Ce passage de l'exception au droit commun a été vivement critiqué par une partie de la doctrine et des organisations de défense des droits fondamentaux, qui y ont vu une normalisation de mesures attentatoires aux libertés. Le Conseil constitutionnel, saisi de la loi SILT, a néanmoins validé l'essentiel de ses dispositions tout en formulant des réserves d'interprétation (Cons. const., 29 mars 2018, n° 2017-695 QPC, sur les mesures de fermeture de lieux de culte).
Le bilan de l'état d'urgence : entre efficacité sécuritaire et risques pour les libertés
L'utilisation prolongée de l'état d'urgence entre 2015 et 2017 a mis en lumière une tension fondamentale du droit des régimes d'exception : plus un régime dérogatoire dure, plus il tend à se normaliser et à éroder les standards habituels de protection des libertés. Les rapports parlementaires d'évaluation ont souligné l'efficacité limitée de certaines mesures (notamment les perquisitions administratives, dont le rendement judiciaire s'est révélé faible) tout en reconnaissant l'utilité opérationnelle de l'assignation à résidence pour la surveillance de certains individus.
La question du contrôle parlementaire a également été centrale. La loi du 20 novembre 2015 a renforcé l'information du Parlement, mais le suivi effectif des mesures prises a reposé principalement sur les commissions des lois des deux assemblées, dont les moyens d'investigation restent limités par rapport à ceux de l'exécutif.
À retenir
- L'état d'urgence a été déclaré six fois entre 1955 et 2015, dans des contextes allant de la guerre d'Algérie aux émeutes urbaines de 2005, en passant par les crises en Nouvelle-Calédonie.

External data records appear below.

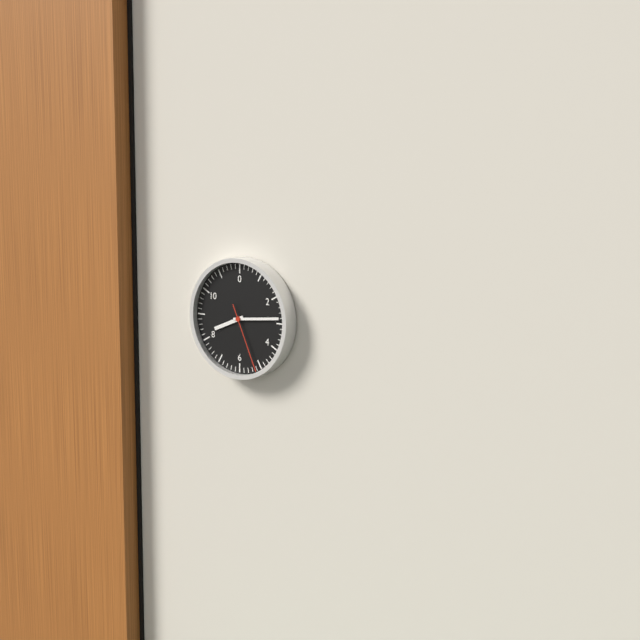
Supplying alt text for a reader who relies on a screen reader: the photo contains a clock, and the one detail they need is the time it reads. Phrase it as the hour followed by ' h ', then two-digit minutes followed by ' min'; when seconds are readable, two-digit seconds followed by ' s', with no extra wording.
8 h 14 min 26 s
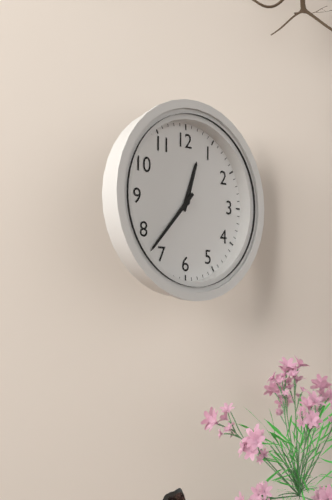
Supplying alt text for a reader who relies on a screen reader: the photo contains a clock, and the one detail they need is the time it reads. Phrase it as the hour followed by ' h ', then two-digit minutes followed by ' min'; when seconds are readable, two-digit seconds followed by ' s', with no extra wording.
12 h 37 min
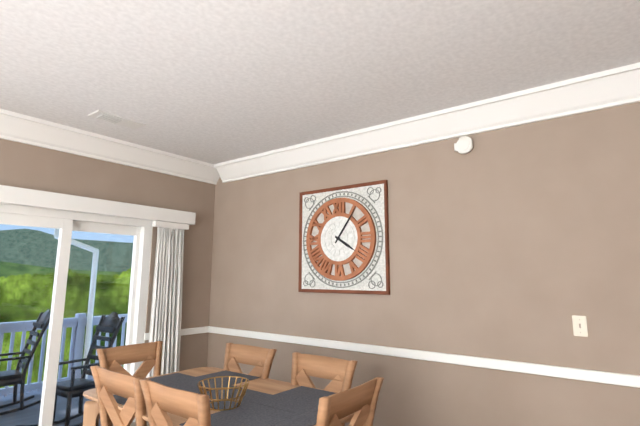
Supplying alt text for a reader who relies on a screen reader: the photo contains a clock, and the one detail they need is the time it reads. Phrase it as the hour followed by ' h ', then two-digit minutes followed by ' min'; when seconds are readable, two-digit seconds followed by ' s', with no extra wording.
4 h 06 min
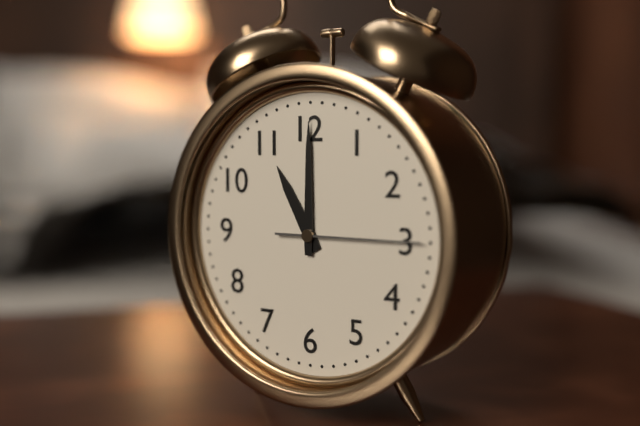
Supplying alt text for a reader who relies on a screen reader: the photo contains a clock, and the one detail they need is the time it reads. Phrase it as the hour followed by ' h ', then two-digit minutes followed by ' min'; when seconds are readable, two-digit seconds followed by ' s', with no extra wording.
11 h 00 min 15 s
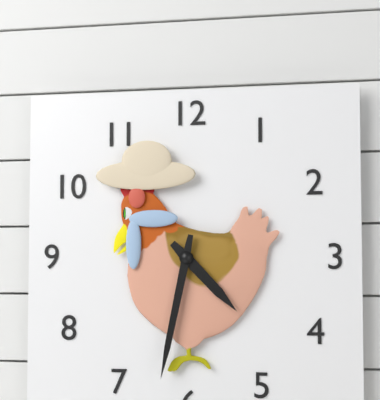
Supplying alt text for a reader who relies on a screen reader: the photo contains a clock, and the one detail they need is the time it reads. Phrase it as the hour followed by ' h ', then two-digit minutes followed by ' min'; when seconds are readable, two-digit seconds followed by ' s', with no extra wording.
4 h 32 min
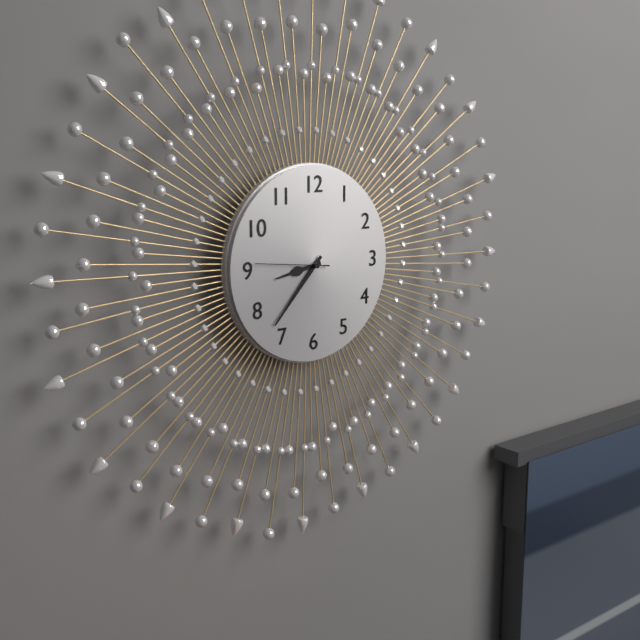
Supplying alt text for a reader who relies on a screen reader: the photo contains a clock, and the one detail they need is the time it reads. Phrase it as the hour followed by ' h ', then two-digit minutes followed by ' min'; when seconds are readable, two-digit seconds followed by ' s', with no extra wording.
8 h 37 min 46 s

- L'application de 2015-2017, la plus longue de l'histoire (près de deux ans), a été déclenchée par les attentats du 13 novembre 2015 et accompagnée d'une dérogation à la Convention européenne des droits de l'homme.
- La loi SILT du 30 octobre 2017 a intégré dans le droit commun plusieurs mesures issues de l'état d'urgence (périmètres de protection, MICAS, fermeture de lieux de culte, visites domiciliaires).
- Le contrôle juridictionnel du Conseil d'État en référé et le contrôle de constitutionnalité par la voie de la QPC ont constitué les principaux garde-fous pendant l'état d'urgence.
- Le débat sur la constitutionnalisation de l'état d'urgence, lié au projet de déchéance de nationalité, a échoué en 2016 pour des raisons politiques.